I have been trying so hard to get this outline finished and – checking over since beginning this idea – I’ve realized it has been over a year as of now. It feels like I will never finish this book. I can’t help but wonder if its just an empty dream sometimes. I’d like to think it is good, but looking at authortube / booktube has soured me and my own experiences in non-fiction never yielded much in terms of results. As I continue to write it, the more generic, overly ambitious, and weak the general plot and story structure seem to become. To top it all off, I don’t intend to write this as a full story until much later, so I feel as if I’m just lying to myself sometimes.
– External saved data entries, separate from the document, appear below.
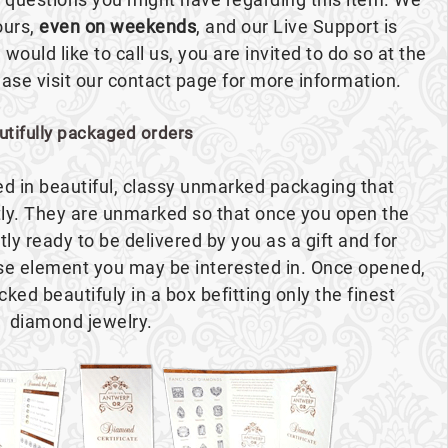
ours,
even on weekends
, and our Live Support is
 would like to call us, you are invited to do so at the
se visit our contact page for more information.
utifully packaged orders
red in beautiful, classy unmarked packaging that
ly. They are unmarked so that once you open the
ntly ready to be delivered by you as a gift and for
ise element you may be interested in. Once opened,
cked beautifuly in a box befitting only the finest
diamond jewelry.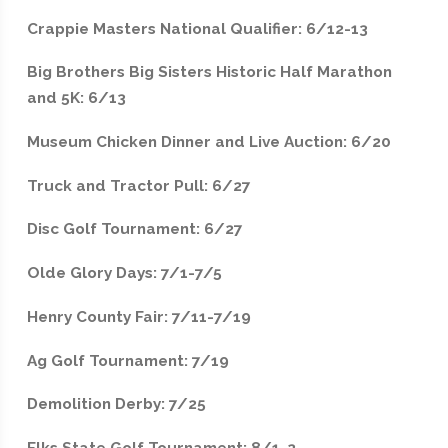
Crappie Masters National Qualifier: 6/12-13
Big Brothers Big Sisters Historic Half Marathon
and 5K: 6/13
Museum Chicken Dinner and Live Auction: 6/20
Truck and Tractor Pull: 6/27
Disc Golf Tournament: 6/27
Olde Glory Days: 7/1-7/5
Henry County Fair: 7/11-7/19
Ag Golf Tournament: 7/19
Demolition Derby: 7/25
Elks State Golf Tournament: 8/1-2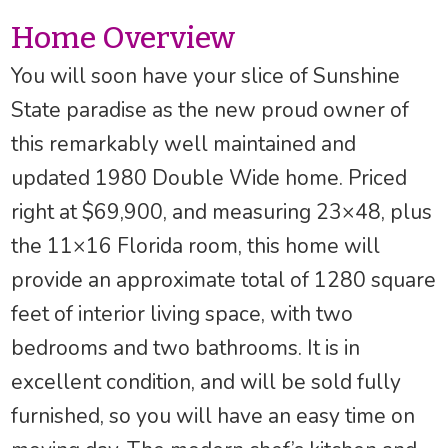
Home Overview
You will soon have your slice of Sunshine
State paradise as the new proud owner of
this remarkably well maintained and
updated 1980 Double Wide home. Priced
right at $69,900, and measuring 23×48, plus
the 11×16 Florida room, this home will
provide an approximate total of 1280 square
feet of interior living space, with two
bedrooms and two bathrooms. It is in
excellent condition, and will be sold fully
furnished, so you will have an easy time on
I couldn’t help but look over reviews of recent self-published novels and last year’s failure of an ending for the manga, Attack on Titan. I’d like to think that it is better to try and flop than to not try, but sometimes I wonder due to how vicious some reviews can be. Sometimes, I do wonder if booktube is just a bunch of woke young adults and adults talking more about how a book didn’t fit into their standardized ideal than anything else that could be of merit. Admittedly, many Booktube books have been piss poor due to grammar issues, so that obviously doesn’t help matters. I just can’t help but wonder . . . isn’t this inevitably what will happen if I make a book and it ever becomes popular? But, the more I think of it, the more I realize it’ll just be a case of nobody caring about any book I write than anything else. So, while fame and backlash would suck, being ignored and found pointless seems to be much worse. I’m sure the vast majority of writers have experienced that.
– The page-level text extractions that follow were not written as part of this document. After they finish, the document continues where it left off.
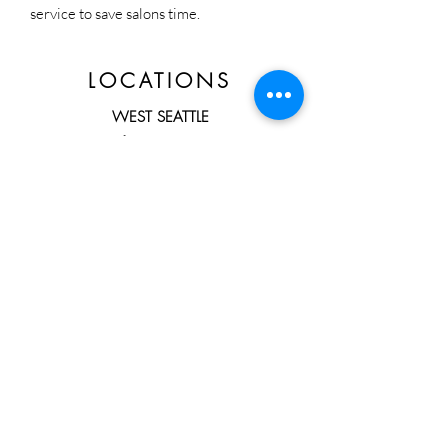
service to save salons time.
LOCATIONS
WEST SEATTLE
3703 California AVE SW Suite B
Seattle, WA 98116
Direct Line:
206-432-0126
HOURS
By Appointment ONLY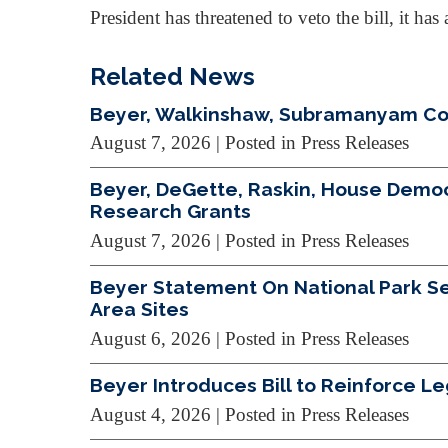
President has threatened to veto the bill, it h
Related News
Beyer, Walkinshaw, Subramanyam Cond
August 7, 2026
| Posted in Press Releases
Beyer, DeGette, Raskin, House Demo
Research Grants
August 7, 2026
| Posted in Press Releases
Beyer Statement On National Park Ser
Area Sites
August 6, 2026
| Posted in Press Releases
Beyer Introduces Bill to Reinforce L
August 4, 2026
| Posted in Press Releases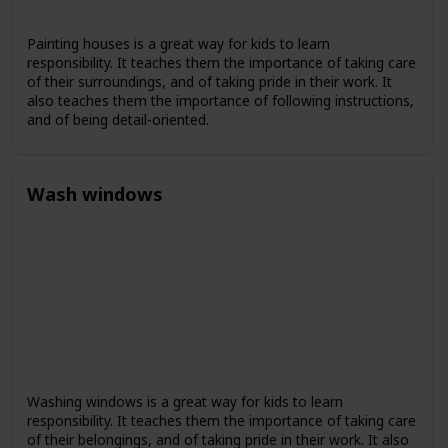
Painting houses is a great way for kids to learn
responsibility. It teaches them the importance of taking care
of their surroundings, and of taking pride in their work. It
also teaches them the importance of following instructions,
and of being detail-oriented.
Wash windows
Washing windows is a great way for kids to learn
responsibility. It teaches them the importance of taking care
of their belongings, and of taking pride in their work. It also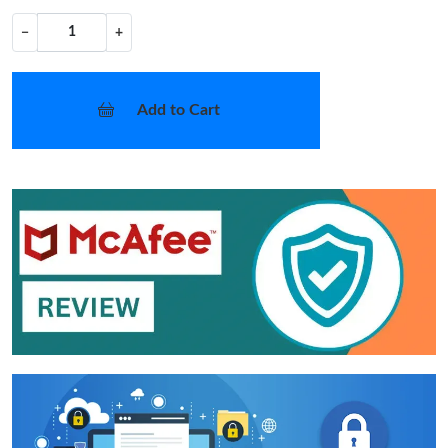
−
+
Add to Cart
My main issue as of now is that these ideas keep expanding, I keep buying more and more research material for this long-term project, and yet I just find it so difficult to write out and flesh out the outline. Even as I do flesh it out, the plot feels more and more like some Westerner writing a Shonen action-adventure-wannabe than anything else. Like, I’m already considering dividing this story into a split series which converge later throughout the story. I’m fairly sure that I’ll suffer carpel tunnel with the amount of writing I’m setting-up for myself at this pace of my own imagination getting the better of me. I wonder how Oda does it and how Tolkien did it. Like, their fingers must have become brittle from the crazy workload. The actual writing part is just so damn hard.
I’m hoping I can finish this outline soon. I guess perfectionist tendencies always circumvent my progress in what should be relatively simple tasks, but actually feel harder than unloading 6 feet palettes off of truck loading docks. I mean that with all sincerity. Even just coming-up with the ideas can be challenging. I feel it is best that I should suspect my own aspirations and any dream of wanting this to be a truly great story should be reduced to either “average” or “good” since it just becomes more and more trope-y as I lengthen and add to it. It just feels so unavoidable sometimes. Sadly enough, I realize now, I’ve probably just been producing something average and derivative. Perhaps people may like the aesthetic or one or two concepts, but I feel dismayed when looking over how other books just get trashed on and how people just enjoy trashing newcomer books as “problematic” for a variety of reasons. I wonder if this project is even worth it or if it’ll just be lost in a sea of forgettable books. I know that I should just do it because I intrinsically enjoy it despite everything that I’ve mentioned, but sometimes I can’t help but wonder . . . what the hell is the point? I do hope to make money off such projects and to pursue the life I want, but sometimes I just wonder how much of that is just vain and wishful thinking. Perhaps this all seems like overly dramatic nonsense, but sometimes . . . we all doubt and lose faith in our own capabilities. Just think of it like this: for every successful writer like JK Rowling or GRRM or Oda making groundbreaking work, there’s tens of millions who failed because nobody liked their story concepts and story arcs for a multitude of reasons. Putting one’s heart and soul into something for diminishing returns is just such a moodkiller. I can’t help but wonder what my future will be in that greater context.